__What you will do__.
**a)** According to the championships text, how many points did a second-place finish in an event earn?
**b)** Copy the stretch of the championships text from "The 2012 NCAA" through "consecutive team title.", word for word.

Top of Provided text

- Dates: March 9-10, 2012
- Host city: Nampa, Idaho Boise State University
- Venue: Ford Idaho Center
- Events: 32

= 2012 NCAA Division I Indoor Track and Field Championships =

The 2012 NCAA Division I Indoor Track and Field Championships was the 47th NCAA Men's Division I Indoor Track and Field Championships and the 30th NCAA Women's Division I Indoor Track and Field Championships, held at the Ford Idaho Center in Nampa, Idaho near the campus of the host school, Boise State University. In total, thirty-two different men's and women's indoor track and field events were contested from March 9 to March 10, 2012.

At the championships, the Florida Gators track and field and Oregon Ducks track and field programs each won their third consecutive team title.

==Team scores==
- Note: Top 3 only
- Scoring: 10 points for a 1st-place finish in an event, 8 points for 2nd, 6 points for 3rd, 5 points for 4th, 4 points for 5th, 3 points for 6th, 2 points for 7th, and 1 point for 8th.

Bottom of Provided text
Top of The data

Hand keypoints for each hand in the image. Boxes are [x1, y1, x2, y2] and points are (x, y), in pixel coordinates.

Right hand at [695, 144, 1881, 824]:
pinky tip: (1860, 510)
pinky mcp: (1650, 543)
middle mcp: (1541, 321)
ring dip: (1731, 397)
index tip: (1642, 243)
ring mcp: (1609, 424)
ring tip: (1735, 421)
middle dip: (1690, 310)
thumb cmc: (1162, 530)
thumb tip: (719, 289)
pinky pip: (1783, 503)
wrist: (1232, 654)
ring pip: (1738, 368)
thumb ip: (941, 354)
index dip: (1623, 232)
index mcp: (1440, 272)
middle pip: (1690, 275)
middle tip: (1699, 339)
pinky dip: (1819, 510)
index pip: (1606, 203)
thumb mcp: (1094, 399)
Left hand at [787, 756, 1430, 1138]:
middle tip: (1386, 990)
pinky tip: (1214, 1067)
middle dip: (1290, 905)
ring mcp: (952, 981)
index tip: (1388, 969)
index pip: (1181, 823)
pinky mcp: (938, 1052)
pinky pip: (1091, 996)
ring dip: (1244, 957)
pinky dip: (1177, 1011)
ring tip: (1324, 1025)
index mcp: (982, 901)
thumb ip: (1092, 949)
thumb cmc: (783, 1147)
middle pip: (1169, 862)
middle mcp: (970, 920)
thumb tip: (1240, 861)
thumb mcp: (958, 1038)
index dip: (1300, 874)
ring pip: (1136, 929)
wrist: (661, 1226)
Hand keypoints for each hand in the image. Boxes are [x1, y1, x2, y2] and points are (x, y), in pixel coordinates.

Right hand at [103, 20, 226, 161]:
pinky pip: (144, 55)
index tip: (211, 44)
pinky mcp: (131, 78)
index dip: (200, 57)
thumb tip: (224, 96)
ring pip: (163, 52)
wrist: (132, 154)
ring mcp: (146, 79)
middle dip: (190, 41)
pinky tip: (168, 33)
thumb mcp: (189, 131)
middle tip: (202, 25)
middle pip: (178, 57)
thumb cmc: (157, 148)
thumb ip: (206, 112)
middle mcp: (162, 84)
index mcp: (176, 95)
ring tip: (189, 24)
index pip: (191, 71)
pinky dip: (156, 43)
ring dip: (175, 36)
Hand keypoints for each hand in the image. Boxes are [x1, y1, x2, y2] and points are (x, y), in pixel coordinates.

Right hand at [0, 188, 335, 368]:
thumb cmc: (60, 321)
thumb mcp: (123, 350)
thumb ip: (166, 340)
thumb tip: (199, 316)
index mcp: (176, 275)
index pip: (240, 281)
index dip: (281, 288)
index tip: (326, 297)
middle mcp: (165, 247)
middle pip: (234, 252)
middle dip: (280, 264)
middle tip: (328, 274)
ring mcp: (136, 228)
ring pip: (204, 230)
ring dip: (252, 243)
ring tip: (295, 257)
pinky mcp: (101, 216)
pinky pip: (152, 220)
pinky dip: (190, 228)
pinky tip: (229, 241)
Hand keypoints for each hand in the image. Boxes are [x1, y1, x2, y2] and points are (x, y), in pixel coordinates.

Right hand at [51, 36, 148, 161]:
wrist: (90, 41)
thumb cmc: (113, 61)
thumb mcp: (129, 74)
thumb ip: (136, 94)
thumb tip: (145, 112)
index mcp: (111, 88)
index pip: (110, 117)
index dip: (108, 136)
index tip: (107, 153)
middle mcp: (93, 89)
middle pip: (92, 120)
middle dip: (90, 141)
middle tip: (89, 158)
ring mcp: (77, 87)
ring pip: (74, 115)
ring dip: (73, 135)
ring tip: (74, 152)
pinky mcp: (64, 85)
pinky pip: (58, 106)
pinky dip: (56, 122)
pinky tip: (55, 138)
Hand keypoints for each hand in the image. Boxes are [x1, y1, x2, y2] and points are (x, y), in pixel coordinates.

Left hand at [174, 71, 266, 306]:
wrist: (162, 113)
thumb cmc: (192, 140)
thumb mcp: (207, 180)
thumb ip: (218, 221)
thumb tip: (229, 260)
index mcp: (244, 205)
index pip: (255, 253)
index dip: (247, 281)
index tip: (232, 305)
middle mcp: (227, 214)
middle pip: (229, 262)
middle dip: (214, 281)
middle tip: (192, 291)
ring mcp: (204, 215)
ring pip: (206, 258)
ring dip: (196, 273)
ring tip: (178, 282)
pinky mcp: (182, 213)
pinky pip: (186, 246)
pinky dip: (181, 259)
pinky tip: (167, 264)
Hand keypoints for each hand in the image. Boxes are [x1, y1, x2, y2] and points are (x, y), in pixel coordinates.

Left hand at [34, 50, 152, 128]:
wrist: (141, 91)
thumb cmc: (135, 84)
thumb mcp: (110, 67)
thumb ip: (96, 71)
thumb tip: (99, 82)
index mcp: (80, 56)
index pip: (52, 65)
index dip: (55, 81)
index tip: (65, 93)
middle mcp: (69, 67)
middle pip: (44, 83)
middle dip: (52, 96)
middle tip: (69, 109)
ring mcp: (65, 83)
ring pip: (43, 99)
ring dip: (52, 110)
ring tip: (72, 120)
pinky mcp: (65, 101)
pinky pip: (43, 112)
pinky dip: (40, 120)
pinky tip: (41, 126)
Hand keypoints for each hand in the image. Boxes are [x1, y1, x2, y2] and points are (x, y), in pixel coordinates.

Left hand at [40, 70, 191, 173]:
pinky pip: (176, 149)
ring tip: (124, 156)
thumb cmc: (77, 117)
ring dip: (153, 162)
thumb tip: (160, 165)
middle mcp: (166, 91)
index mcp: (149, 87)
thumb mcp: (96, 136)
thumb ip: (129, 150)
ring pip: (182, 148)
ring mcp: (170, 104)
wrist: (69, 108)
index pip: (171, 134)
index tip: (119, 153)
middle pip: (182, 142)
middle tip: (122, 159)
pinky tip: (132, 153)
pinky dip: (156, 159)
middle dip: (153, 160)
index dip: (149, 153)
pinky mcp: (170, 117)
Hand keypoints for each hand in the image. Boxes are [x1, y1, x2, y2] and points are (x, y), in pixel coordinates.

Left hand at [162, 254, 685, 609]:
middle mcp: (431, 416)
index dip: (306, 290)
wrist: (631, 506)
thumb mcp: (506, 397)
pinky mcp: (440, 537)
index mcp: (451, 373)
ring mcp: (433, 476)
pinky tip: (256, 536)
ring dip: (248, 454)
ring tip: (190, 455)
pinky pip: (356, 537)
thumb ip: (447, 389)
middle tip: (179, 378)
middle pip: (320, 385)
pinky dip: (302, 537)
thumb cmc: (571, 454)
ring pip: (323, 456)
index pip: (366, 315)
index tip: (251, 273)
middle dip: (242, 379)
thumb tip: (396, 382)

Bottom of The data

__Answer section__.
**a)** 8 points.

**b)**
The 2012 NCAA Division I Indoor Track and Field Championships was the 47th NCAA Men's Division I Indoor Track and Field Championships and the 30th NCAA Women's Division I Indoor Track and Field Championships, held at the Ford Idaho Center in Nampa, Idaho near the campus of the host school, Boise State University. In total, thirty-two different men's and women's indoor track and field events were contested from March 9 to March 10, 2012.

At the championships, the Florida Gators track and field and Oregon Ducks track and field programs each won their third consecutive team title.